╔══

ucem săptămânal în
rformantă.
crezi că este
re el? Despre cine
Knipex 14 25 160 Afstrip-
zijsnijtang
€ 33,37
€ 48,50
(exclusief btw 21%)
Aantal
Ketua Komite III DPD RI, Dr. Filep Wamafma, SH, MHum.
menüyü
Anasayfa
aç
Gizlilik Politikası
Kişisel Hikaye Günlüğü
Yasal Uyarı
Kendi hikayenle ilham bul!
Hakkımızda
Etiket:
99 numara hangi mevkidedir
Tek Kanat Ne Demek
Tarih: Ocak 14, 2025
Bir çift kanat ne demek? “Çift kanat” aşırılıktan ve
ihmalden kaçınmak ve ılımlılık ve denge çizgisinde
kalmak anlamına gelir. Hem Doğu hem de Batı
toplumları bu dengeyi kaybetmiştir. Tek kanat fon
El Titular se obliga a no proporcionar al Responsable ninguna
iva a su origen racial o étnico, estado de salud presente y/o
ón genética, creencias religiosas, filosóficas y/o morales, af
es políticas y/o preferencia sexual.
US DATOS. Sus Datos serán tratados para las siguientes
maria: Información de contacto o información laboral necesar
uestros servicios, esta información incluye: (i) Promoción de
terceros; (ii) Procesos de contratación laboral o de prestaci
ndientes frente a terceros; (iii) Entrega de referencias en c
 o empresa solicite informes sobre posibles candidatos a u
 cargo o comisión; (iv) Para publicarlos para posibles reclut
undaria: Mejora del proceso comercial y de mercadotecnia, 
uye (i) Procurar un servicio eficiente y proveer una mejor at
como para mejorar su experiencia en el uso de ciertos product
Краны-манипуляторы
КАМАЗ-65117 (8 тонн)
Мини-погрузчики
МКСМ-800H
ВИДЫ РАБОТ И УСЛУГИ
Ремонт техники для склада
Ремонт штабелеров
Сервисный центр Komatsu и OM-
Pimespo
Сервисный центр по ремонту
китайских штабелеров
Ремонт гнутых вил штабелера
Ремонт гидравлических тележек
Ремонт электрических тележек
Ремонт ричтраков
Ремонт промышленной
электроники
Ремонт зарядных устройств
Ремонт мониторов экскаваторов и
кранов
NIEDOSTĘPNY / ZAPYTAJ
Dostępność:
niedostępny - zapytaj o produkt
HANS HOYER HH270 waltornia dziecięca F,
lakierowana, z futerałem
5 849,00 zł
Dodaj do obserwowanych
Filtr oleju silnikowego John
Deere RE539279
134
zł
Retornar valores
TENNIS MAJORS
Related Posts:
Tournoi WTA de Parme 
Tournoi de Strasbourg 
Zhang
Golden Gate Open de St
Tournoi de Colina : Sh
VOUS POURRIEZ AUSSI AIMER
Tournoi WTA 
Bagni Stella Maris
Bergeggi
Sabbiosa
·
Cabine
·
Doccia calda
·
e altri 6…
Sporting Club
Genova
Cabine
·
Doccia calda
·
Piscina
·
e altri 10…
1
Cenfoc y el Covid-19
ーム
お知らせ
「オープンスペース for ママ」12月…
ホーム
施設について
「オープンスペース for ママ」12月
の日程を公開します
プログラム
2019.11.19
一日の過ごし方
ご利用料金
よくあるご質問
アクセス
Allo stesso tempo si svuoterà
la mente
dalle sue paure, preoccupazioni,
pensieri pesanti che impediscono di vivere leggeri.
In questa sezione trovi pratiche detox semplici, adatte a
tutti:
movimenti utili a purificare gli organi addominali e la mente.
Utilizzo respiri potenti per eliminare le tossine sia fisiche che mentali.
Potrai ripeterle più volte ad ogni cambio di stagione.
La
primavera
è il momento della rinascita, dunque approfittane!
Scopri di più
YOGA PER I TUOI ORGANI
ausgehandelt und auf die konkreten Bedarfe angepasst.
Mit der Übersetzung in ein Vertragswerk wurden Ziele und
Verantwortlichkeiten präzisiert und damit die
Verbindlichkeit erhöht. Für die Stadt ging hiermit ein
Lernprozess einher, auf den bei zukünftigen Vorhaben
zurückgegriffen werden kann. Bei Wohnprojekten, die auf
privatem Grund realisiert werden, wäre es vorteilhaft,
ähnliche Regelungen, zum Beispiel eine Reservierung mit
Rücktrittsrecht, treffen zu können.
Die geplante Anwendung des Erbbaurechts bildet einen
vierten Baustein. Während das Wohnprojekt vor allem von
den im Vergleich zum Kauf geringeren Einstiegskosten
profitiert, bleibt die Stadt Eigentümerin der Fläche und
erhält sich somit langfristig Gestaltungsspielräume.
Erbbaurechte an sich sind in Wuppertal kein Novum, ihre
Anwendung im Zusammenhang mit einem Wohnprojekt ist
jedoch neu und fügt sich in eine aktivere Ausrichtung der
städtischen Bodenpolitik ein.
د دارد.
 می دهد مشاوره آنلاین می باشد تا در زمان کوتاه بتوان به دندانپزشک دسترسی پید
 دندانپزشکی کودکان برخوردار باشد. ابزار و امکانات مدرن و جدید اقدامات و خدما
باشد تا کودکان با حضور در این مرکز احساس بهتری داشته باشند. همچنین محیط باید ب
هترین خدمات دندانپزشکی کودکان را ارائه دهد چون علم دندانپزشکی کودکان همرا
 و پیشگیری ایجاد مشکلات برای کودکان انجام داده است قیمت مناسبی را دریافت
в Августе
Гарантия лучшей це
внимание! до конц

╚══

What must be returned is a bare number, the count of lines in the entries holding the string "центр".

» EXERCISE RESULT:
2